Available English translations of The Secret History of the Mongols, with my (personal) notes on them.
The translation I’m fondest of: Francis W. Cleaves, who has run afoul of the majority for his attempt at a King James Bible English. He argued that he should be archaic, like his original, and that the King James style was ‘singularly consonant’ with the matter in hand. Dammit, he was right. Isenbike Togan defends this style, which grants to the oral tradition of history, not just its true dignity but its true weight and strength for people of the time. Cleaves is obscure, but often because he is over-exact.
Sorry, but I find him more in sympathy with the material than other translators — which includes Igor de Rachewiltz. The latter you need too for study, because of its hundreds of pages of notes. Cleaves meant to put out a second volume with his notes, but never did: this volume only has brief footnotes.
The Francis W. Cleaves translation — alongside translations into other languages — can be downloaded in pdf at Monumenta altaica
I like this for Urgunge Onon’s notes and material fore and aft — from key phrases/concepts to the Mongol art of war. Certainly better annotated than the Cleaves (who meant to put his notes into a second volume that never saw the light of day). Maybe this version is the best of both worlds: not off-putting for non-scholars, but with Urgunge’s knowledge on Mongol lifestyle and culture.
Igor de Rachewiltz
The Secret History of the Mongols: A Mongolian Epic Chronicle of the Thirteenth Century, Translated with a historical and philological commentary by Igor de Rachewiltz, Brill, 2004. Two volumes.

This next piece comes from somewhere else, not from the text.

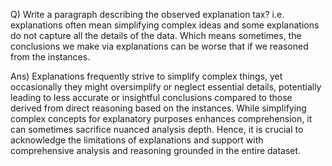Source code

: Q) Write a paragraph describing the observed explanation tax? i.e. explanations often mean simplifying complex ideas and some explanations do not capture all the details of the data. Which means sometimes, the conclusions we make via explanations can be worse that if we reasoned from the instances.

Ans) Explanations frequently strive to simplify complex things, yet occasionally they might oversimplify or neglect essential details, potentially leading to less accurate or insightful conclusions compared to those derived from direct reasoning based on the instances. While simplifying complex concepts for explanatory purposes enhances comprehension, it can sometimes sacrifice nuanced analysis depth. Hence, it is crucial to acknowledge the limitations of explanations and support with comprehensive analysis and reasoning grounded in the entire dataset.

My complaint with this edition of the Secret History — unarguably the scholarly edition — is how frequently, in the notes, he’ll say ‘this issue has been discussed by [insert names] so I won’t comment on those lines.’ I’m an amateur Mongolist, at home, and for me, that’s an intensely frustrating habit. It often means that this book in my hands is least useful on the most important passages — since these have most work done elsewhere (which may be less accessible and/or in other languages), that he simply refers you to.

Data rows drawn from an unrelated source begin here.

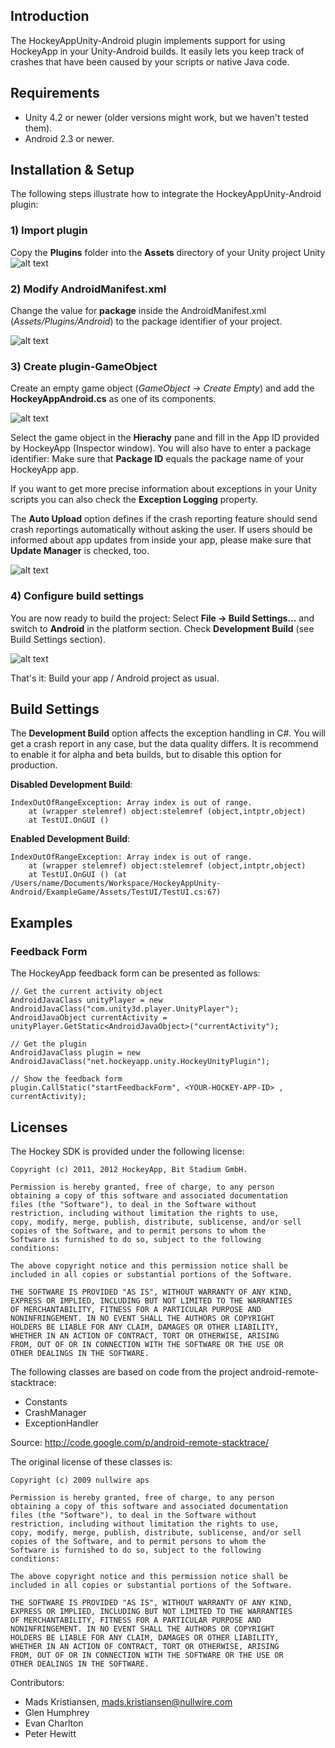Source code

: ## Introduction

The HockeyAppUnity-Android plugin implements support for using HockeyApp in your Unity-Android builds. It easily lets you keep track of crashes that have been caused by your scripts or native Java code.

## Requirements

* Unity 4.2 or newer (older versions might work, but we haven't tested them).
* Android 2.3 or newer.

## Installation & Setup

The following steps illustrate how to integrate the HockeyAppUnity-Android plugin:

### 1) Import plugin
Copy the **Plugins** folder into the **Assets** directory of your Unity project
Unity
![alt text](Documentation/01_add_plugin.png  "Add plugins folders")

### 2) Modify AndroidManifest.xml
Change the value for **package** inside the AndroidManifest.xml (*Assets/Plugins/Android*) to the package identifier of your project.

![alt text](Documentation/02_modify_manifest.png  "Add plugins folders")

### 3) Create plugin-GameObject
Create an empty game object (*GameObject -> Create Empty*) and add the **HockeyAppAndroid.cs** as one of its components.

![alt text](Documentation/03_add_component.png  "Add component to script")

Select the game object in the **Hierachy** pane and fill in the App ID provided by HockeyApp (Inspector window). You will also have to enter a package identifier: Make sure that **Package ID** equals the package name of your HockeyApp app. 

If you want to get more precise information about exceptions in your Unity scripts you can also check the **Exception Logging** property. 

The **Auto Upload** option defines if the crash reporting feature should send crash reportings automatically without asking the user. If users should be informed about app updates from inside your app, please make sure that **Update Manager** is checked, too.

![alt text](Documentation/04_config_script.png  "Configure script")

### 4) Configure build settings
You are now ready to build the project: Select **File -> Build Settings...** and switch to **Android** in the platform section. Check **Development Build** (see Build Settings section). 

![alt text](Documentation/05_config_build_settings.png  "Add plugins folders")

That's it: Build your app / Android project as usual.

## <a name="build_settings"></a>Build Settings ##

The **Development Build** option affects the exception handling in C#. You will get a crash report in any case, but the data quality differs. It is recommend to enable it for alpha and beta builds, but to disable this option for production.

**Disabled Development Build**:
	
	IndexOutOfRangeException: Array index is out of range.
 		at (wrapper stelemref) object:stelemref (object,intptr,object)
 		at TestUI.OnGUI ()

**Enabled Development Build**:

	IndexOutOfRangeException: Array index is out of range.
 		at (wrapper stelemref) object:stelemref (object,intptr,object)
 		at TestUI.OnGUI () (at /Users/name/Documents/Workspace/HockeyAppUnity-Android/ExampleGame/Assets/TestUI/TestUI.cs:67)
 		
## Examples

### Feedback Form

The HockeyApp feedback form can be presented as follows:
	
	// Get the current activity object
	AndroidJavaClass unityPlayer = new AndroidJavaClass("com.unity3d.player.UnityPlayer"); 
	AndroidJavaObject currentActivity = unityPlayer.GetStatic<AndroidJavaObject>("currentActivity"); 
	
	// Get the plugin
	AndroidJavaClass plugin = new AndroidJavaClass("net.hockeyapp.unity.HockeyUnityPlugin"); 
	
	// Show the feedback form
	plugin.CallStatic("startFeedbackForm", <YOUR-HOCKEY-APP-ID> , currentActivity);

## Licenses

The Hockey SDK is provided under the following license:

    Copyright (c) 2011, 2012 HockeyApp, Bit Stadium GmbH.

    Permission is hereby granted, free of charge, to any person
    obtaining a copy of this software and associated documentation
    files (the "Software"), to deal in the Software without
    restriction, including without limitation the rights to use,
    copy, modify, merge, publish, distribute, sublicense, and/or sell
    copies of the Software, and to permit persons to whom the
    Software is furnished to do so, subject to the following
    conditions:

    The above copyright notice and this permission notice shall be
    included in all copies or substantial portions of the Software.

    THE SOFTWARE IS PROVIDED "AS IS", WITHOUT WARRANTY OF ANY KIND,
    EXPRESS OR IMPLIED, INCLUDING BUT NOT LIMITED TO THE WARRANTIES
    OF MERCHANTABILITY, FITNESS FOR A PARTICULAR PURPOSE AND
    NONINFRINGEMENT. IN NO EVENT SHALL THE AUTHORS OR COPYRIGHT
    HOLDERS BE LIABLE FOR ANY CLAIM, DAMAGES OR OTHER LIABILITY,
    WHETHER IN AN ACTION OF CONTRACT, TORT OR OTHERWISE, ARISING
    FROM, OUT OF OR IN CONNECTION WITH THE SOFTWARE OR THE USE OR
    OTHER DEALINGS IN THE SOFTWARE.

The following classes are based on code from the project 
android-remote-stacktrace:

* Constants
* CrashManager
* ExceptionHandler

Source: http://code.google.com/p/android-remote-stacktrace/

The original license of these classes is:

    Copyright (c) 2009 nullwire aps

    Permission is hereby granted, free of charge, to any person
    obtaining a copy of this software and associated documentation
    files (the "Software"), to deal in the Software without
    restriction, including without limitation the rights to use,
    copy, modify, merge, publish, distribute, sublicense, and/or sell
    copies of the Software, and to permit persons to whom the
    Software is furnished to do so, subject to the following
    conditions:

    The above copyright notice and this permission notice shall be
    included in all copies or substantial portions of the Software.

    THE SOFTWARE IS PROVIDED "AS IS", WITHOUT WARRANTY OF ANY KIND,
    EXPRESS OR IMPLIED, INCLUDING BUT NOT LIMITED TO THE WARRANTIES
    OF MERCHANTABILITY, FITNESS FOR A PARTICULAR PURPOSE AND
    NONINFRINGEMENT. IN NO EVENT SHALL THE AUTHORS OR COPYRIGHT
    HOLDERS BE LIABLE FOR ANY CLAIM, DAMAGES OR OTHER LIABILITY,
    WHETHER IN AN ACTION OF CONTRACT, TORT OR OTHERWISE, ARISING
    FROM, OUT OF OR IN CONNECTION WITH THE SOFTWARE OR THE USE OR
    OTHER DEALINGS IN THE SOFTWARE.

Contributors:

* Mads Kristiansen, mads.kristiansen@nullwire.com
* Glen Humphrey
* Evan Charlton
* Peter Hewitt
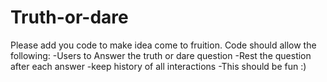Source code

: # Truth-or-dare
Please add you code to make idea come to fruition.
Code should allow the following:
-Users to Answer the truth or dare question
-Rest the question after each answer
-keep history of all interactions
-This should be fun :) 
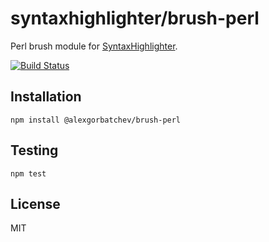 # syntaxhighlighter/brush-perl

Perl brush module for [SyntaxHighlighter](https://github.com/syntaxhighlighter).

[![Build Status](https://travis-ci.org/syntaxhighlighter/brush-perl.svg)](https://travis-ci.org/syntaxhighlighter/brush-perl)

## Installation

    npm install @alexgorbatchev/brush-perl

## Testing

    npm test

## License

MIT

I prefer the translation of Cleaves, if only perhaps for its greater art. Cleaves is also more literal, but at least, when IdR paraphrases, he gives us the ‘lit.’ meaning in the notes. As for the notes… I can’t call them exhaustive, because of what he leaves out (see above). Detailed, although, I’d venture to say, more at home in language than in culture study. He does do interpretive work in his commentary, but for my part, I’m often in argument with him on interpretation. I can find him reductionist.
He calls this an adaptation, not a translation, and that’s my note of caution. It interprets for you, and often, I think, chooses a simple meaning out of several — one most likely to be understood by a readership unacquainted with things Mongol, not, perhaps, the most ‘right’. Still, it’s great for an easy-to-get and unfrightening English version. I love the Cleaves — Francis Woodman Cleaves whose translation he uses for this, but whose language he changes. Even though Cleaves’ presentation, the intro and how he sets out the text, is only fit to baffle you, and he never did publish the second part: the notes.
Urgunge Onon is another alternative: strictly a translation, but meant for a general audience.
This is an anthology of texts from China, Japan, Korea. If The Secret History is what you’re after, Waley only gives extracts. As he says himself, “Of The Secret History, I have translated only the parts founded on story-teller’s tales.” Whatever he means by that, it’s loose translation, story-style. He says he doesn’t believe in its historical value, so you won’t get the text as document here.
I won’t comment on what the cover tells you: “A saga of epic battles, betrayal, love, tyrants and prisoners in Ancient China”.